List every country, continent, or political union named in the opinion piece on Scotland's political outlook for 2017. Give each one once.

Page text:
◇ ◇ ◇ ◇ ◇ ◇ ◇
IN the first week of 2017, we have already seen two indicators that, in my view, will define the year for Scotland in the all-important task of recasting our relations with the rest of the UK and with Europe.

The first was the opinion poll showing a marked aversion among Scots to holding another referendum on independence in the next 12 months. We are going into the fourth year running of political turmoil. While the commentariat may think this great fun, average punters are obviously starting to find it all a bit too much. They would prefer politicians to leave them alone while they return to cultivating their gardens.

That is bad news for the gung-ho enthusiasts, some of them writing for this newspaper, who cannot wait to get into a fresh referendum campaign. The last one was indeed an inspiring experience, warming the cockles of the coldest political heart. But I do not believe it was just a failure to hit even greater heights of commitment that lost it. The basic reason for defeat was a lack of persuasive argument at the margins among voters swayed more by calculation than by patriotism. Next time round, they are still less likely to be won over by our shouting louder and waving the Saltire with greater vigour. But I’ll return to the point below.

The second indicator is the sudden resignation of Sir Ivan Rogers, the UK Government’s permanent representative to the EU. This made him one of the most powerful figures in the British bureaucracy, and his escape is without doubt a heavy blow for Theresa May and her merry men. They are the ones who have caused it, by their inability to agree on what exactly what they want out of Brexit and, I suspect, also by their unwillingness to face up to what Rogers has been telling them about the uncomfortable realities of European attitudes towards the departing Brits.
◇ ◇ ◇ ◇ ◇ ◇ ◇
Data extracts:
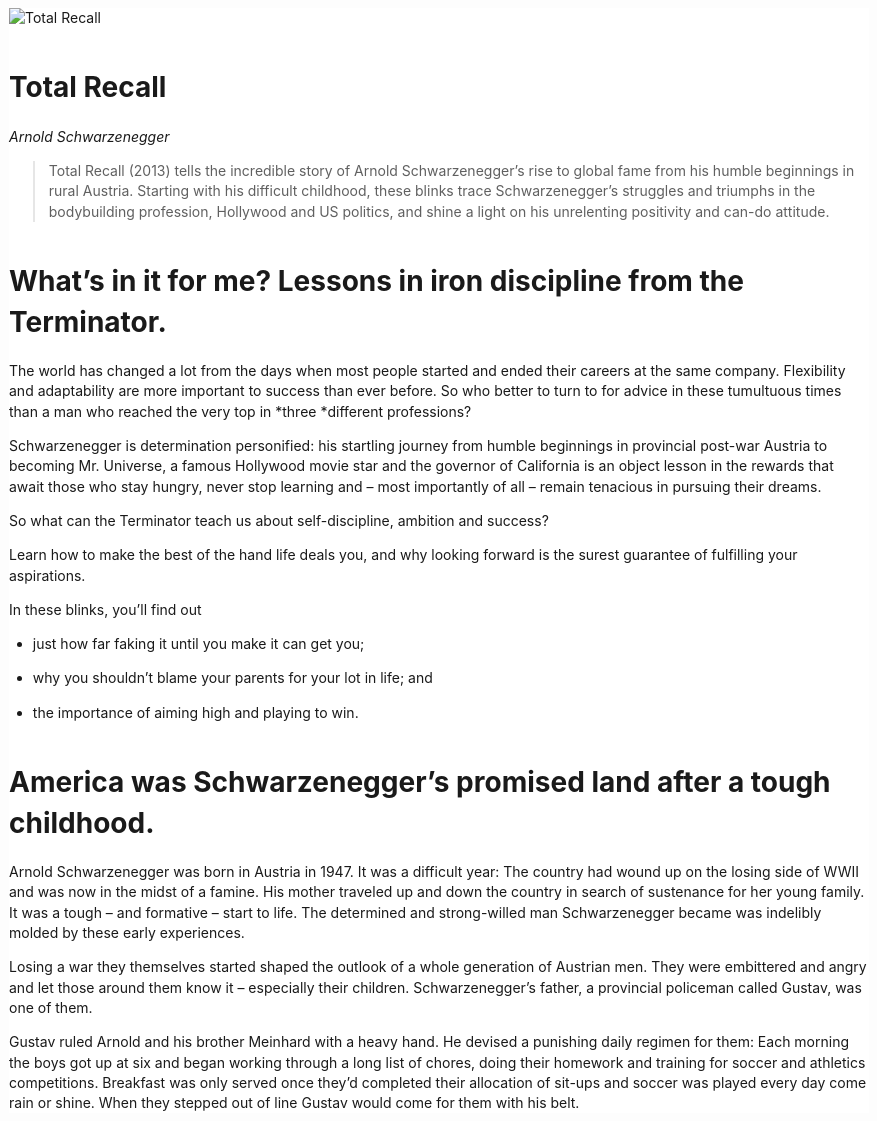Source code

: ![Total Recall](https://images.blinkist.com/images/books/5ae3e1dcb238e10007f7894a/1_1/470.jpg)
# Total Recall
*Arnold Schwarzenegger*

>Total Recall (2013) tells the incredible story of Arnold Schwarzenegger’s rise to global fame from his humble beginnings in rural Austria. Starting with his difficult childhood, these blinks trace Schwarzenegger’s struggles and triumphs in the bodybuilding profession, Hollywood and US politics, and shine a light on his unrelenting positivity and can-do attitude.


# What’s in it for me? Lessons in iron discipline from the Terminator.

The world has changed a lot from the days when most people started and ended their careers at the same company. Flexibility and adaptability are more important to success than ever before. So who better to turn to for advice in these tumultuous times than a man who reached the very top in *three *different professions?

Schwarzenegger is determination personified: his startling journey from humble beginnings in provincial post-war Austria to becoming Mr. Universe, a famous Hollywood movie star and the governor of California is an object lesson in the rewards that await those who stay hungry, never stop learning and – most importantly of all – remain tenacious in pursuing their dreams.

So what can the Terminator teach us about self-discipline, ambition and success?

Learn how to make the best of the hand life deals you, and why looking forward is the surest guarantee of fulfilling your aspirations.

In these blinks, you’ll find out

- just how far faking it until you make it can get you;

- why you shouldn’t blame your parents for your lot in life; and

- the importance of aiming high and playing to win.


# America was Schwarzenegger’s promised land after a tough childhood.

Arnold Schwarzenegger was born in Austria in 1947. It was a difficult year: The country had wound up on the losing side of WWII and was now in the midst of a famine. His mother traveled up and down the country in search of sustenance for her young family. It was a tough – and formative – start to life. The determined and strong-willed man Schwarzenegger became was indelibly molded by these early experiences.

Losing a war they themselves started shaped the outlook of a whole generation of Austrian men. They were embittered and angry and let those around them know it – especially their children. Schwarzenegger’s father, a provincial policeman called Gustav, was one of them.

Gustav ruled Arnold and his brother Meinhard with a heavy hand. He devised a punishing daily regimen for them: Each morning the boys got up at six and began working through a long list of chores, doing their homework and training for soccer and athletics competitions. Breakfast was only served once they’d completed their allocation of sit-ups and soccer was played every day come rain or shine. When they stepped out of line Gustav would come for them with his belt.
◇ ◇ ◇ ◇ ◇ ◇ ◇
Task output: Scotland, the UK, Europe, the EU